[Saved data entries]
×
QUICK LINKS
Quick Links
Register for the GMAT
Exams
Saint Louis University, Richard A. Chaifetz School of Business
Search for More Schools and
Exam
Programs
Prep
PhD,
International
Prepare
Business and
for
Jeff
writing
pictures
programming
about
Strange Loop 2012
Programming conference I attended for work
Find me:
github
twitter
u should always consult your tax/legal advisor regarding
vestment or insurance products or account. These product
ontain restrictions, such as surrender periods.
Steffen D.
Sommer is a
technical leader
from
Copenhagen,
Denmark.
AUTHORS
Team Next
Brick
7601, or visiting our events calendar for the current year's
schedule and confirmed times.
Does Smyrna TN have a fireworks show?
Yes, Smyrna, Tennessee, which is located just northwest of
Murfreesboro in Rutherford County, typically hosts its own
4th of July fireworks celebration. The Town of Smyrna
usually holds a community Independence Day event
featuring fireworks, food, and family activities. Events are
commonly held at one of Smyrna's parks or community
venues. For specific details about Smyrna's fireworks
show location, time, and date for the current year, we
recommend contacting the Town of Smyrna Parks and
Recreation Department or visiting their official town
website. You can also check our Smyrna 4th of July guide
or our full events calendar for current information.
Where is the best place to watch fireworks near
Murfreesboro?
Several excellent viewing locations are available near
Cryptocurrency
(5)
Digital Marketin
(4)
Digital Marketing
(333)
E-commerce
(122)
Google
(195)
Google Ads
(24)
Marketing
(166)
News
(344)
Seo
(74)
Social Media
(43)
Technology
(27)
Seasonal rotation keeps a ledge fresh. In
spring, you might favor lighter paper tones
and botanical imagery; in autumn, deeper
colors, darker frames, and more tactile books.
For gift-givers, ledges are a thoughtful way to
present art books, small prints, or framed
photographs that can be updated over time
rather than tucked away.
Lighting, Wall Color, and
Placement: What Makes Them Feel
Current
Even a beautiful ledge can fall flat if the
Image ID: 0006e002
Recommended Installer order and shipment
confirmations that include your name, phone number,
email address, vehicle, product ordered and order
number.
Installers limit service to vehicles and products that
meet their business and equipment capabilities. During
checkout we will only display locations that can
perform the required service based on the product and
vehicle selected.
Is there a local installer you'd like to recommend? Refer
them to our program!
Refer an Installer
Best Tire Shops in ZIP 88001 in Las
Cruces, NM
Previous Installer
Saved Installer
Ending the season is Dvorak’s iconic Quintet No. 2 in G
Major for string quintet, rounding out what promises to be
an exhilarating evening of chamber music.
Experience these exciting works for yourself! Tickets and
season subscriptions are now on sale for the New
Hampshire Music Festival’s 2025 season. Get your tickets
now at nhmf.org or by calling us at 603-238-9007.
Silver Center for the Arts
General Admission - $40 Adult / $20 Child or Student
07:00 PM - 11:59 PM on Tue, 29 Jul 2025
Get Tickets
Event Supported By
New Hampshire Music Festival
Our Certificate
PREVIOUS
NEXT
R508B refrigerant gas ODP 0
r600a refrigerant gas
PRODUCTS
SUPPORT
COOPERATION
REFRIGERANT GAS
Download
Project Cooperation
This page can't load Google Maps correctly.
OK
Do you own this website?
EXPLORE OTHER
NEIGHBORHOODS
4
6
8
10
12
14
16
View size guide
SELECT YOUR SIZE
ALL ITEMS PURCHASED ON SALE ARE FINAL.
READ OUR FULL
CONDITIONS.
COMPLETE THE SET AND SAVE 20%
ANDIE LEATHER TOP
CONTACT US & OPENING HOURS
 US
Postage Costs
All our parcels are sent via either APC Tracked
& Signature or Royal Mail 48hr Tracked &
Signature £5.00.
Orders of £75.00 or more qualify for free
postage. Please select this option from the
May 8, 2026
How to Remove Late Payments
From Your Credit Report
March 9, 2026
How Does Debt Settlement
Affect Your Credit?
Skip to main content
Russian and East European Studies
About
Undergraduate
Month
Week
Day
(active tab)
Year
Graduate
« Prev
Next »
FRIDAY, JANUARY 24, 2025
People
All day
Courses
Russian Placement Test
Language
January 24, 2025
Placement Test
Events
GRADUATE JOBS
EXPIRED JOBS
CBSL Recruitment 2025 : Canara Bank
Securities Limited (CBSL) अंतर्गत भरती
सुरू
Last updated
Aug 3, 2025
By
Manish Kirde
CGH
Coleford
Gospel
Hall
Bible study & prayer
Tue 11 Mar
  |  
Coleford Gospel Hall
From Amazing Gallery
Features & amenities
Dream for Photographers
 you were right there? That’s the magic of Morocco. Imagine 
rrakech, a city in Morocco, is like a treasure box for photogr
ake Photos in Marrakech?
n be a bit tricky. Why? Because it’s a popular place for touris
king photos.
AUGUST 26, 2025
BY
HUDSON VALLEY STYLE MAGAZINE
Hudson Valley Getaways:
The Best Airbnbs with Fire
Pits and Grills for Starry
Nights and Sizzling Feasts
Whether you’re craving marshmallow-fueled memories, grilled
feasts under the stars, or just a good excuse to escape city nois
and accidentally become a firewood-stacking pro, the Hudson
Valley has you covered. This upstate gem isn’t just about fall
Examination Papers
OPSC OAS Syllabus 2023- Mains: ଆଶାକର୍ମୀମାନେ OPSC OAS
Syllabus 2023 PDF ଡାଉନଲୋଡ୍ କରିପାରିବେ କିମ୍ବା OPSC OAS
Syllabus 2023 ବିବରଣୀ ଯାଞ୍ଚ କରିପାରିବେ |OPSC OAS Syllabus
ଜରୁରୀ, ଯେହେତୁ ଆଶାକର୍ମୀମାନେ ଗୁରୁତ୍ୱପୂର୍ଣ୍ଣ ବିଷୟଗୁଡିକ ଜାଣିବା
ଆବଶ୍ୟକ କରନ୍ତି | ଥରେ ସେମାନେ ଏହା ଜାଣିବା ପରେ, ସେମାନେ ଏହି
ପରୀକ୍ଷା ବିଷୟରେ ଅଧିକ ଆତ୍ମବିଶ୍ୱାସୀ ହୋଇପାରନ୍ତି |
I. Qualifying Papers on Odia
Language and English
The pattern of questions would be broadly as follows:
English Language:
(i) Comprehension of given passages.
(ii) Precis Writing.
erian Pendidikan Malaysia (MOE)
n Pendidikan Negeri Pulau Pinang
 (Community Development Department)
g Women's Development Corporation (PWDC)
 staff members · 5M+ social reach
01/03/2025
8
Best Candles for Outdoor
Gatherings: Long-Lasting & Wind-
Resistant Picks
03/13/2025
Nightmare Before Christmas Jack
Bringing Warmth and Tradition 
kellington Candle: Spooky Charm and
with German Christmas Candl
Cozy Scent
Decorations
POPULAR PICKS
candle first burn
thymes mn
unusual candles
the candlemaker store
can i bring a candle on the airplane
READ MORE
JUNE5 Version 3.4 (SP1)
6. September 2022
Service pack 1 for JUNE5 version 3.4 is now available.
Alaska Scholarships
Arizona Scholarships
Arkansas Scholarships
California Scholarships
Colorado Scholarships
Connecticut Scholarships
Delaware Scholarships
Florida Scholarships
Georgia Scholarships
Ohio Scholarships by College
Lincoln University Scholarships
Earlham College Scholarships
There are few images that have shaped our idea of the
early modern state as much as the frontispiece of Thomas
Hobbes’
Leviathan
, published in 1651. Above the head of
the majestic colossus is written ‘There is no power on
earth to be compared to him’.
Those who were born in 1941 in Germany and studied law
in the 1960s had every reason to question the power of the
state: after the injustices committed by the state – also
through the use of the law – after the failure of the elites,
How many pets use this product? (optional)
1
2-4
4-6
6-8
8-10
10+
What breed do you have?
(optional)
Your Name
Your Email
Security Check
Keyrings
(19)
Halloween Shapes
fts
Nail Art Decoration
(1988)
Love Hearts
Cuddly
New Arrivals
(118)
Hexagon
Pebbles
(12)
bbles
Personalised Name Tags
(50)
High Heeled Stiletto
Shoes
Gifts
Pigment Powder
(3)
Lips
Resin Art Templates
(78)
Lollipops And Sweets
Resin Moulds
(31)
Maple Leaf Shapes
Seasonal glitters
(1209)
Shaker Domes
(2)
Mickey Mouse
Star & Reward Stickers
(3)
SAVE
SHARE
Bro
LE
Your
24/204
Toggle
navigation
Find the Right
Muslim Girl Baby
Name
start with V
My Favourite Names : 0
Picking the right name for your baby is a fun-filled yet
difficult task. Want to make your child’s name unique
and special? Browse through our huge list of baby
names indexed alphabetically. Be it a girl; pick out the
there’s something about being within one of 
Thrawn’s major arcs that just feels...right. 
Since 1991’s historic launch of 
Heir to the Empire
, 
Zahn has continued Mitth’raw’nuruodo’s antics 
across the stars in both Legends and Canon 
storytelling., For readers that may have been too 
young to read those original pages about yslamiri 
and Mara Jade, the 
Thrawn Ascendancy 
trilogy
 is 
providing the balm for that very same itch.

What needs to be done >> Copy out only the lines of the records above from the one with "Coleford Gospel Hall" through the one with "Syllabus 2023 ବିବରଣୀ", exactly as they stand, both included.

Finished task >>
Coleford Gospel Hall
From Amazing Gallery
Features & amenities
Dream for Photographers
 you were right there? That’s the magic of Morocco. Imagine 
rrakech, a city in Morocco, is like a treasure box for photogr
ake Photos in Marrakech?
n be a bit tricky. Why? Because it’s a popular place for touris
king photos.
AUGUST 26, 2025
BY
HUDSON VALLEY STYLE MAGAZINE
Hudson Valley Getaways:
The Best Airbnbs with Fire
Pits and Grills for Starry
Nights and Sizzling Feasts
Whether you’re craving marshmallow-fueled memories, grilled
feasts under the stars, or just a good excuse to escape city nois
and accidentally become a firewood-stacking pro, the Hudson
Valley has you covered. This upstate gem isn’t just about fall
Examination Papers
OPSC OAS Syllabus 2023- Mains: ଆଶାକର୍ମୀମାନେ OPSC OAS
Syllabus 2023 PDF ଡାଉନଲୋଡ୍ କରିପାରିବେ କିମ୍ବା OPSC OAS
Syllabus 2023 ବିବରଣୀ ଯାଞ୍ଚ କରିପାରିବେ |OPSC OAS Syllabus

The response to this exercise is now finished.